### Assignment
Each entry listed below should be reproduced word for word.

### Supplied entries
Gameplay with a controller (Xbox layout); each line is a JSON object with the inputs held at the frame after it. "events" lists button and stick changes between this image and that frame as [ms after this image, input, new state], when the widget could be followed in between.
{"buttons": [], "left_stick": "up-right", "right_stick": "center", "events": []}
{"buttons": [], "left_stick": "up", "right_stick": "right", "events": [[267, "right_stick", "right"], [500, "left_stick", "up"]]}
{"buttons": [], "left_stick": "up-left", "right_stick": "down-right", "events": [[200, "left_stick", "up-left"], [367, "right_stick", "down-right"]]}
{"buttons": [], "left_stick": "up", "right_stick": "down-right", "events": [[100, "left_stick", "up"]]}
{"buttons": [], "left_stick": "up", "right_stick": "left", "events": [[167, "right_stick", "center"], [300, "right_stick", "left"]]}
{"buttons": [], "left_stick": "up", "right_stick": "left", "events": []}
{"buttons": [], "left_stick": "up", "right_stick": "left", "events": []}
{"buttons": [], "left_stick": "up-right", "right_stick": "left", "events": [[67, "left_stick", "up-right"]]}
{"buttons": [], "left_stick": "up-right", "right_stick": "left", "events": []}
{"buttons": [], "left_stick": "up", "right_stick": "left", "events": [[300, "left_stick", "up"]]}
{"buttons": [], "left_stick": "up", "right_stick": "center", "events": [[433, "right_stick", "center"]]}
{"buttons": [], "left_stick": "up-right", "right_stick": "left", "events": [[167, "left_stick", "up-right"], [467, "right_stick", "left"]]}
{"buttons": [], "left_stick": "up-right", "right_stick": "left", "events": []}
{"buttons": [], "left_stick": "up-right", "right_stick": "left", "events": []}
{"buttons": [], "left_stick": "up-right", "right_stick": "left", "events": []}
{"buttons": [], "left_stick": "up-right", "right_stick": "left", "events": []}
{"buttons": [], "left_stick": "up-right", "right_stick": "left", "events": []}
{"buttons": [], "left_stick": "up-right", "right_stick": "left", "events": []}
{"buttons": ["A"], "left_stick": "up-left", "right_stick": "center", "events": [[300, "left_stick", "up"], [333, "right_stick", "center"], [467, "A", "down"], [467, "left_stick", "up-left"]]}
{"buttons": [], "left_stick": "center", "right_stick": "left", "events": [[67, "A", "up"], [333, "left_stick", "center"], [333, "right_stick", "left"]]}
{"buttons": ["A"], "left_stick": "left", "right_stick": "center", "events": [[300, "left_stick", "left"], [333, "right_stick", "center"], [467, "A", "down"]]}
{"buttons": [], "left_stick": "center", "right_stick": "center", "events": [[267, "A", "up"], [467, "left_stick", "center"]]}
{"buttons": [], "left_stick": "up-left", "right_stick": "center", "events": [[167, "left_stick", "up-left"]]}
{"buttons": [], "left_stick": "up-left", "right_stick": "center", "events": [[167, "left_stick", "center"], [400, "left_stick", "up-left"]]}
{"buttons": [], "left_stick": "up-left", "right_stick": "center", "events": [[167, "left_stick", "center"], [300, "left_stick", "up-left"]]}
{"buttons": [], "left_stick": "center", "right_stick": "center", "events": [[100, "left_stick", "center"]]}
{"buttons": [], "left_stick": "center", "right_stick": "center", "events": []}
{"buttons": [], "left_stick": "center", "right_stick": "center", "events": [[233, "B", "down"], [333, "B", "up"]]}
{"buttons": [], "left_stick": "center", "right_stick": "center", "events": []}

### Finished exercise
Gameplay with a controller (Xbox layout); each line is a JSON object with the inputs held at the frame after it. "events" lists button and stick changes between this image and that frame as [ms after this image, input, new state], when the widget could be followed in between.
{"buttons": [], "left_stick": "up-right", "right_stick": "center", "events": []}
{"buttons": [], "left_stick": "up", "right_stick": "right", "events": [[267, "right_stick", "right"], [500, "left_stick", "up"]]}
{"buttons": [], "left_stick": "up-left", "right_stick": "down-right", "events": [[200, "left_stick", "up-left"], [367, "right_stick", "down-right"]]}
{"buttons": [], "left_stick": "up", "right_stick": "down-right", "events": [[100, "left_stick", "up"]]}
{"buttons": [], "left_stick": "up", "right_stick": "left", "events": [[167, "right_stick", "center"], [300, "right_stick", "left"]]}
{"buttons": [], "left_stick": "up", "right_stick": "left", "events": []}
{"buttons": [], "left_stick": "up", "right_stick": "left", "events": []}
{"buttons": [], "left_stick": "up-right", "right_stick": "left", "events": [[67, "left_stick", "up-right"]]}
{"buttons": [], "left_stick": "up-right", "right_stick": "left", "events": []}
{"buttons": [], "left_stick": "up", "right_stick": "left", "events": [[300, "left_stick", "up"]]}
{"buttons": [], "left_stick": "up", "right_stick": "center", "events": [[433, "right_stick", "center"]]}
{"buttons": [], "left_stick": "up-right", "right_stick": "left", "events": [[167, "left_stick", "up-right"], [467, "right_stick", "left"]]}
{"buttons": [], "left_stick": "up-right", "right_stick": "left", "events": []}
{"buttons": [], "left_stick": "up-right", "right_stick": "left", "events": []}
{"buttons": [], "left_stick": "up-right", "right_stick": "left", "events": []}
{"buttons": [], "left_stick": "up-right", "right_stick": "left", "events": []}
{"buttons": [], "left_stick": "up-right", "right_stick": "left", "events": []}
{"buttons": [], "left_stick": "up-right", "right_stick": "left", "events": []}
{"buttons": ["A"], "left_stick": "up-left", "right_stick": "center", "events": [[300, "left_stick", "up"], [333, "right_stick", "center"], [467, "A", "down"], [467, "left_stick", "up-left"]]}
{"buttons": [], "left_stick": "center", "right_stick": "left", "events": [[67, "A", "up"], [333, "left_stick", "center"], [333, "right_stick", "left"]]}
{"buttons": ["A"], "left_stick": "left", "right_stick": "center", "events": [[300, "left_stick", "left"], [333, "right_stick", "center"], [467, "A", "down"]]}
{"buttons": [], "left_stick": "center", "right_stick": "center", "events": [[267, "A", "up"], [467, "left_stick", "center"]]}
{"buttons": [], "left_stick": "up-left", "right_stick": "center", "events": [[167, "left_stick", "up-left"]]}
{"buttons": [], "left_stick": "up-left", "right_stick": "center", "events": [[167, "left_stick", "center"], [400, "left_stick", "up-left"]]}
{"buttons": [], "left_stick": "up-left", "right_stick": "center", "events": [[167, "left_stick", "center"], [300, "left_stick", "up-left"]]}
{"buttons": [], "left_stick": "center", "right_stick": "center", "events": [[100, "left_stick", "center"]]}
{"buttons": [], "left_stick": "center", "right_stick": "center", "events": []}
{"buttons": [], "left_stick": "center", "right_stick": "center", "events": [[233, "B", "down"], [333, "B", "up"]]}
{"buttons": [], "left_stick": "center", "right_stick": "center", "events": []}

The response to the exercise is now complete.